Networks and Innovation

December 3, 2007

The evidence is mounting. Net work (creating and sustaining networks across internal and external boundaries. The latest research from Harvard Business School, Best Practices of Global Innovators summarizes, in the from of an interview with Alan MacCormack the drivers in the trend of networked partnerships:

  • The complexity of products and the sheer impossibility of a single company or enterprise maintaining all the needed skills in house
  • The availability of lower-cost labor in developing areas of the world
  • Advances in development tools and infrastructure that support virtual work and global collaboration

He goes on to to suggest that success in partnering is more likely when there is a mindset shift, that is to think about building a partnership not just to lower costs, but to develop non-transactional relationships. In other words, to develop a mindset in the organization that is conducive to emergence. In Net Work, I described how networks tend to be oriented either toward outcome or discovery. What I understand now is that this is not an either/or choice. It’s a pair of forces that must remain in balance. The organization must be open to emergence.
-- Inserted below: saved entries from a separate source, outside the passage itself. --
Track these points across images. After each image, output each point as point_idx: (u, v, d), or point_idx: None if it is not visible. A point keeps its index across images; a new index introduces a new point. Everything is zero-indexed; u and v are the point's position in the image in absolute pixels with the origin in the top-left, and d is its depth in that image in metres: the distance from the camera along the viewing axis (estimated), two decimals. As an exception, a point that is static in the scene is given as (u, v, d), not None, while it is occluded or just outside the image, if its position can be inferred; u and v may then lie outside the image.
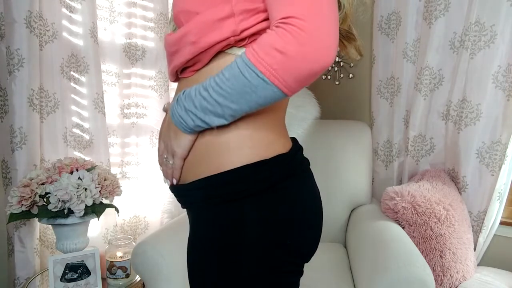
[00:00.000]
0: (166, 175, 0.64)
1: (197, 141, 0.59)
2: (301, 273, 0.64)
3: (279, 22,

MacCormack’s research also indicates that there are three critical success factors in adopting this new mindset: a strategy, organizational design, and the building of collaborative capacity. For the last of these three, he recommends investment in developing the skill sets required for collaborative, distributed work. This includes staffing for diversity of skills, but would also, I hope, include the focused support to teach people how to create and manage their personal networks. (See Rob Cross’s work on this topic. II believe that it makes no sense to assembling partnerships without providing the opportunity for personal transformation of the people who do the work, learning, and innovation.